= Using the information =
a. Please answer these from the text on Gottolengo's history:
(i) Where was the coin collection found in 1900?
(ii) Which language is the suffix "-engo" in the place name typically associated with?
(iii) In which document, and in what year, does the name Gottolengo first appear?
b. Carry on the text on Gottolengo's history from its last sentence, keeping to the early Middle Ages.

Supplied text: Begin

The unearthed finds present numerous testimonies and traces of the Roman presence: coins (of particular importance is a collection discovered in 1900 in a cultivated field south of the town), pottery, artifacts, and epigraphs, including the so-called Lapid of the Quattuorviri (the four supreme municipal magistrates) from the 1st century AD. Following is the text of this inscription:

It refers to a Roman tower of which nothing is known (perhaps it was located in a municipium such as Brixia or Cremona), while for the plaque itself it has been assumed that it was already walled up in the old parish church, later torn down and rebuilt in the 18th century still reinserting the inscription outside the new apse.

== Middle Ages ==

=== Early ===

The place name Gottolengo almost certainly derives from Gothic-Lombard forms, as evidenced by the root Gott-, undoubtedly of Gothic origin, while the suffix in "-engo" is typically Lombard. On the other hand, derivation from Germanic dialects, especially Lombard, is particularly widespread in the toponymy of the surrounding area.
Gottolengo presumably means "territory belonging to the village."
This name first appears in the Diploma of Berengar II to the abbot of Leno in 958.

Supplied text: End
Input data: Begin

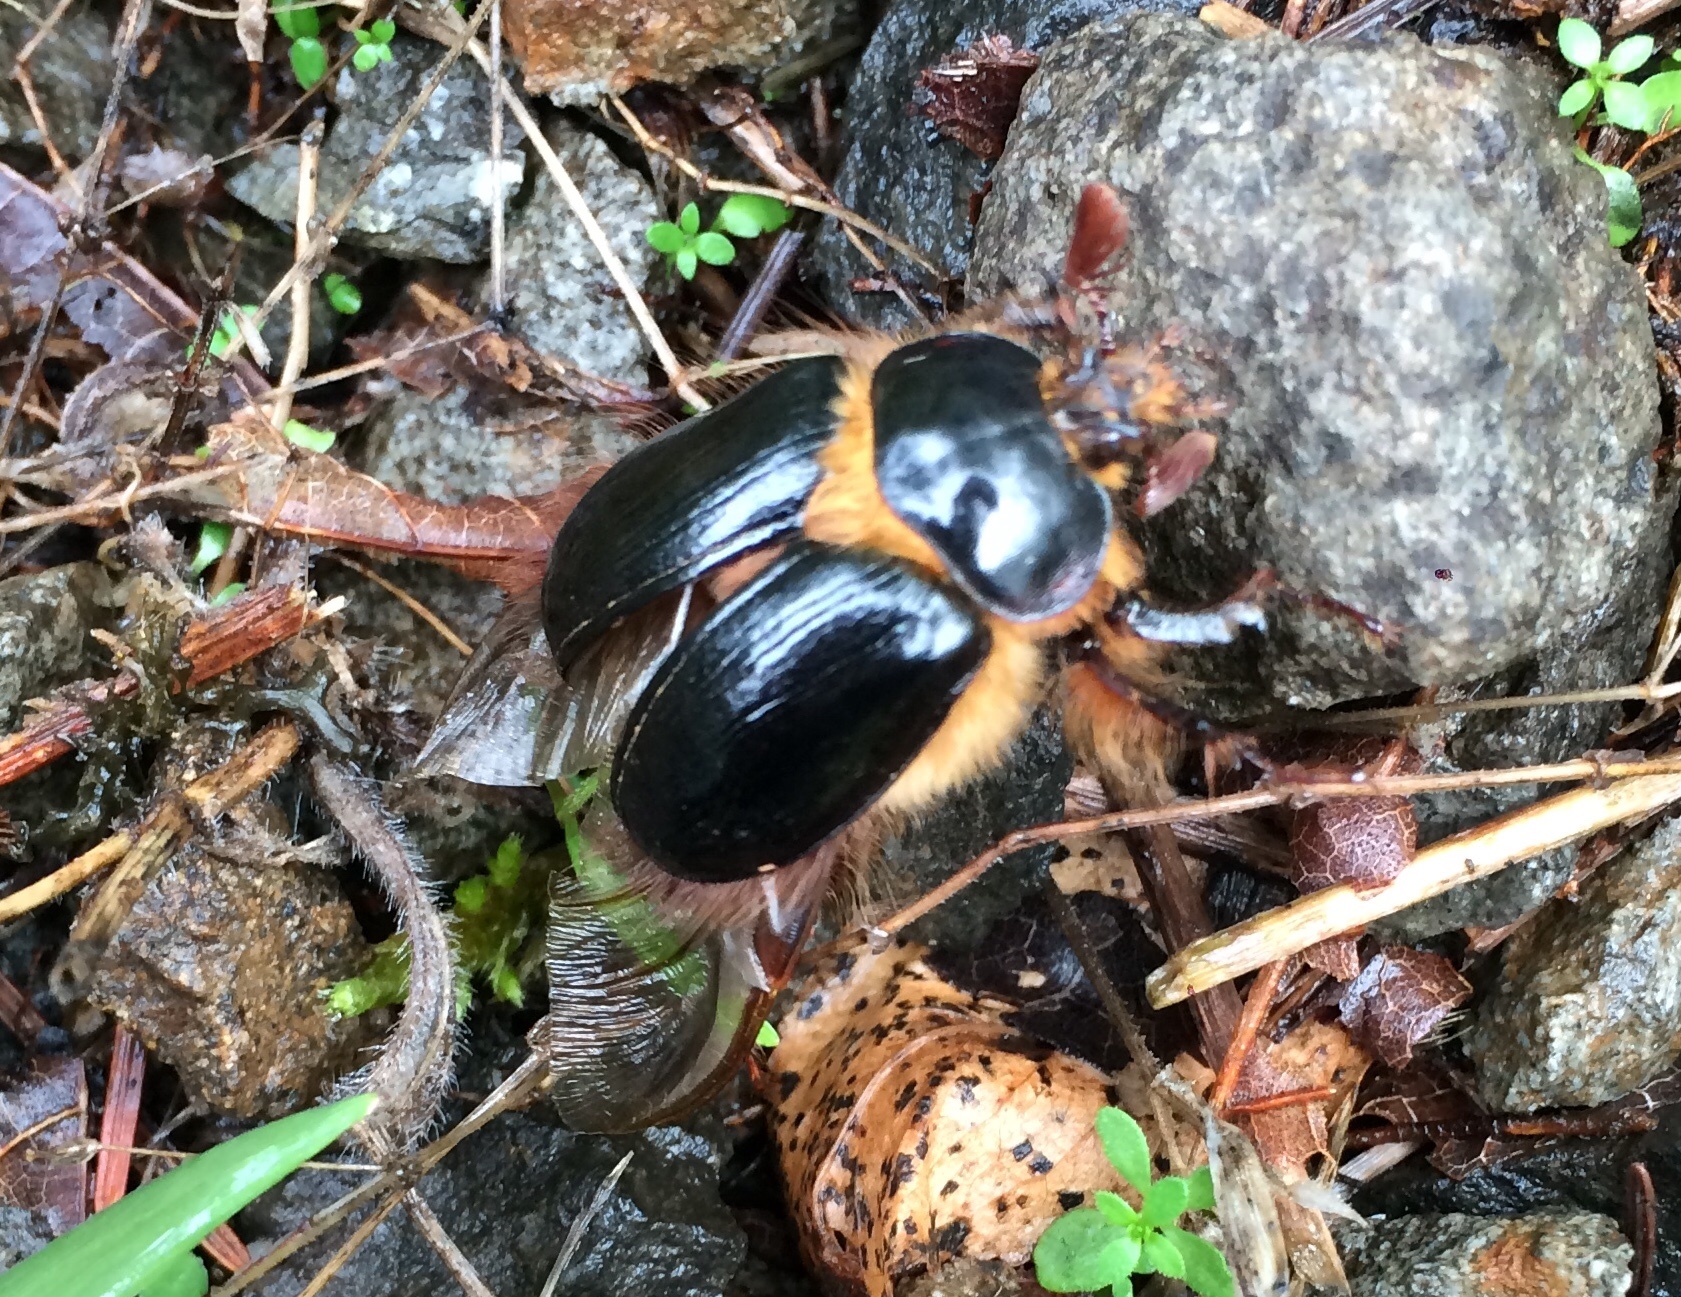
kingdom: Animalia
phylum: Arthropoda
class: Insecta
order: Coleoptera
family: Pleocomidae
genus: Pleocoma
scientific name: Pleocoma dubitabilis
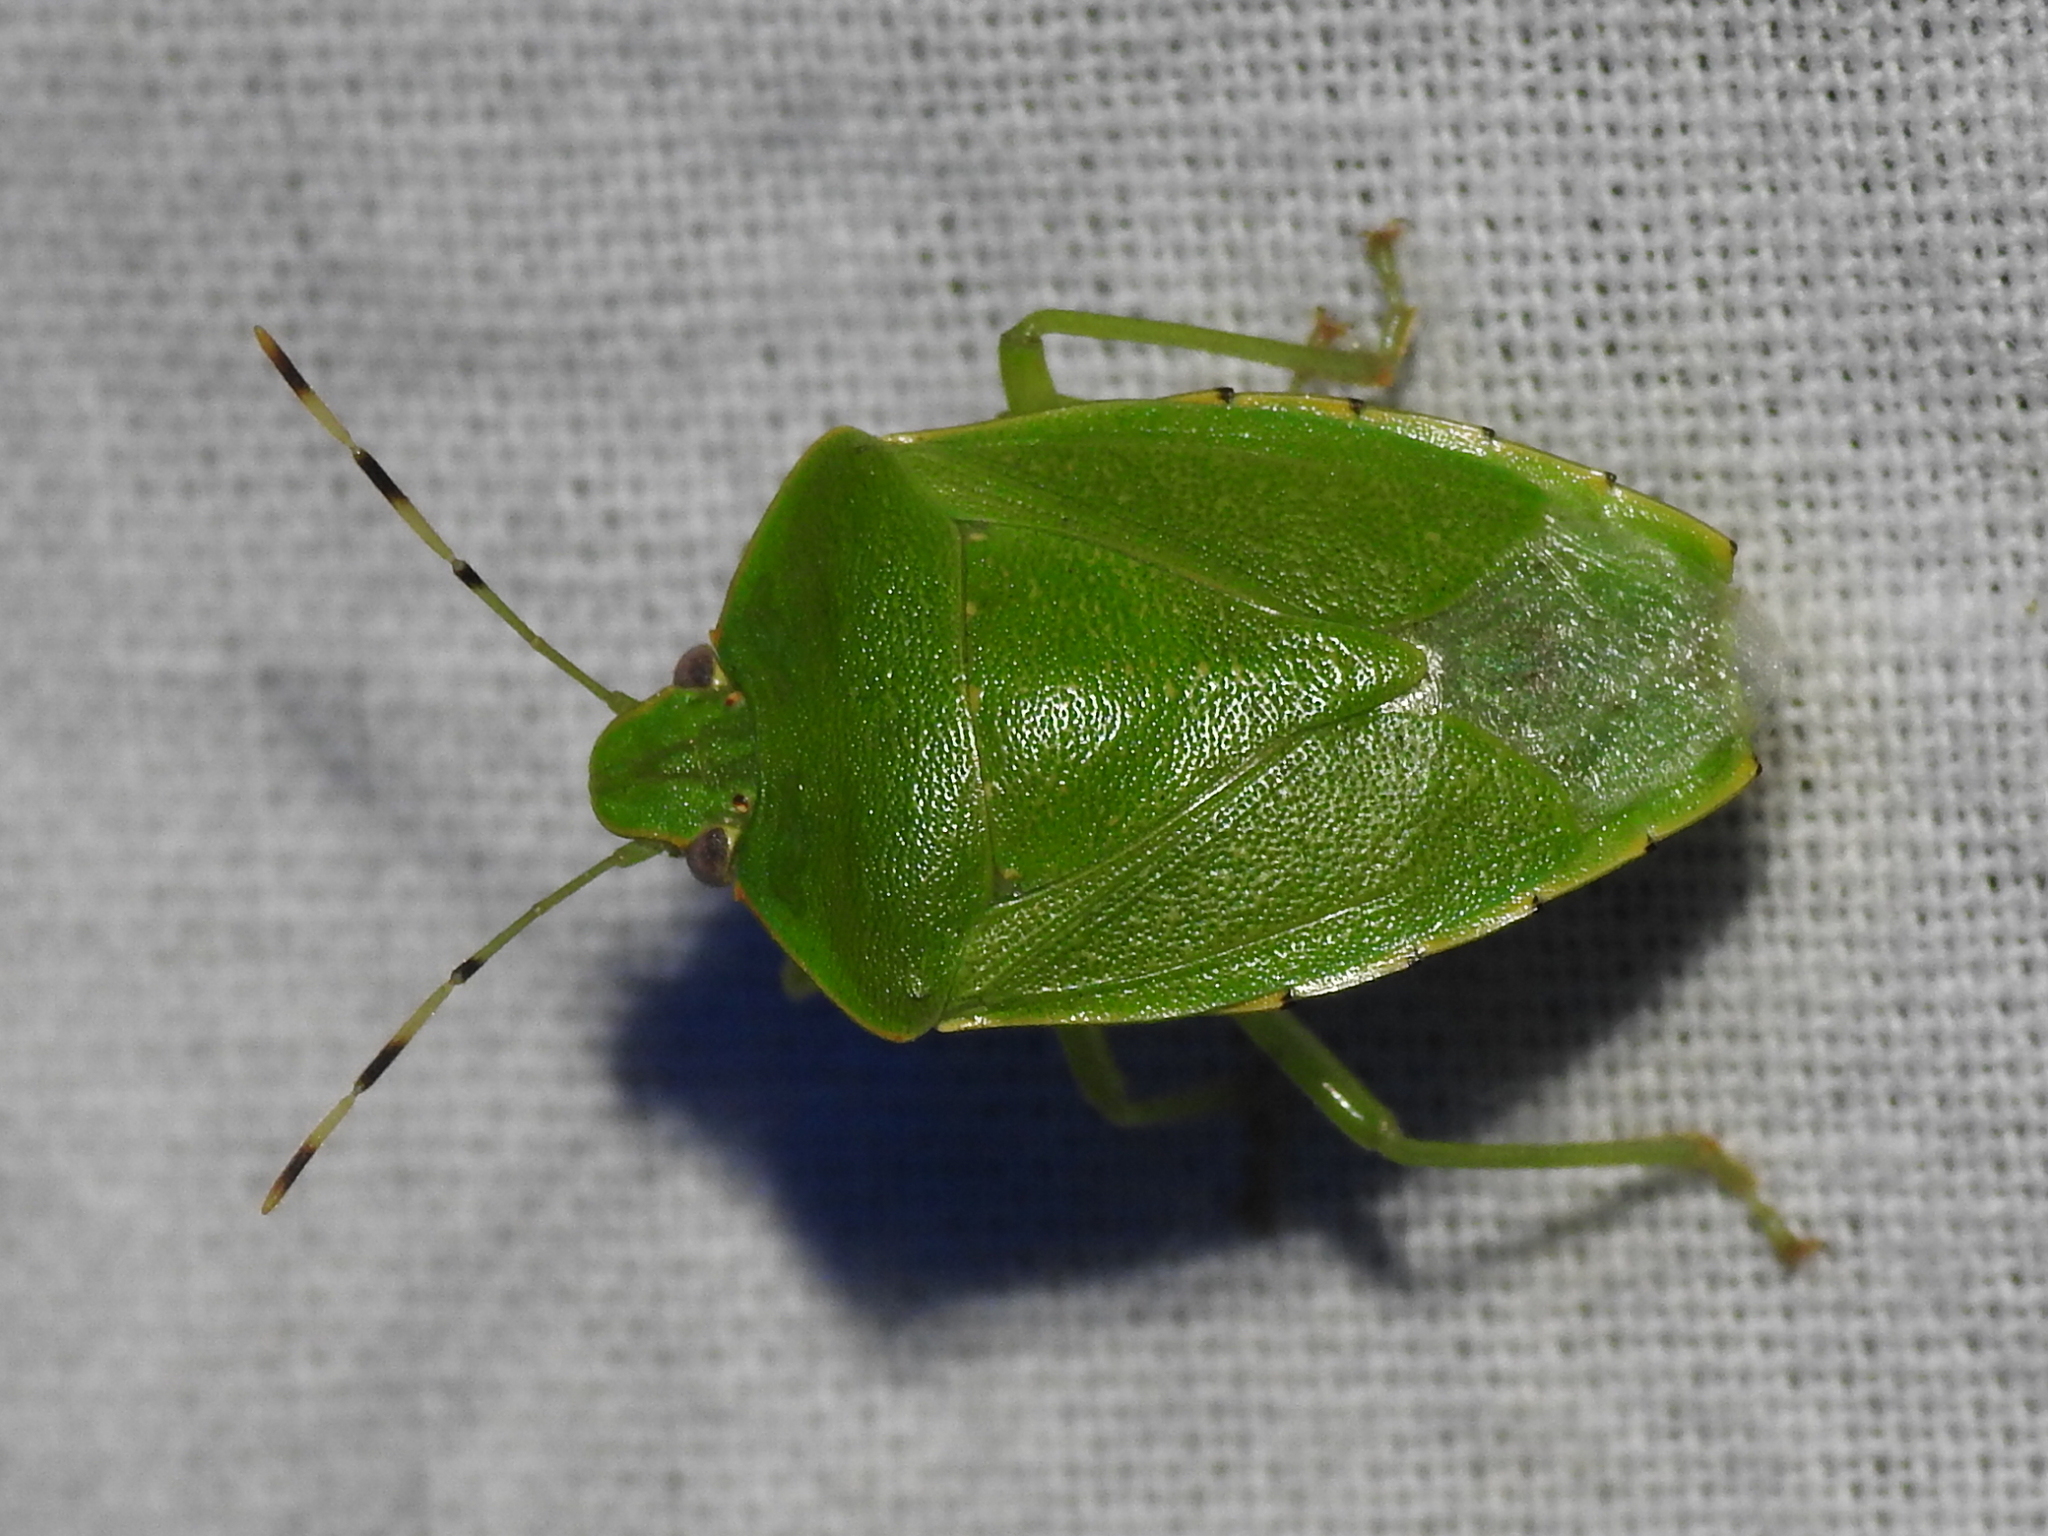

Input data: End

= Results of the tasks =
a.
(i) In a cultivated field south of the town.
(ii) Lombard.
(iii) The Diploma of Berengar II to the abbot of Leno, in 958.

b.
At the fall of the Western Roman Empire, Gottolengo experienced the domination of various barbarian populations, including that of the Lombards, who, after conquering the territory in a not entirely peaceful manner, left their mark on it and incorporated it into the Duchy of Brescia (second half of the 6th century). Desiderius, the last Lombard ruler and a native of Brescia, with the help of his wife Ansa had founded the women's monastery of San Salvatore (later Santa Giulia), in 758 had a men's abbey erected in the neighboring town of Leno, entrusting it to the Benedictines. Having arrived from Montecassino, the monks imprinted not only on the Leno Abbey, but on the whole territory of Lower Brescia that depended on it, a fervor of religious, cultural and economic rebirth by initiating a vast work of land reclamation.

With the fall of Lombard power and the establishment of Frankish hegemony in Italy, the prestige of the monastery further increased thanks to the protection accorded to it by Charlemagne (and later his successors), a fierce defender of Christianity. From then on, the constant policy of the abbots of St. Benedict of Leno was to maintain or procure the favor of emperors and popes, so that over the centuries, through special contracts (bulls or diplomas), the monastery went on to increase its power and possessions.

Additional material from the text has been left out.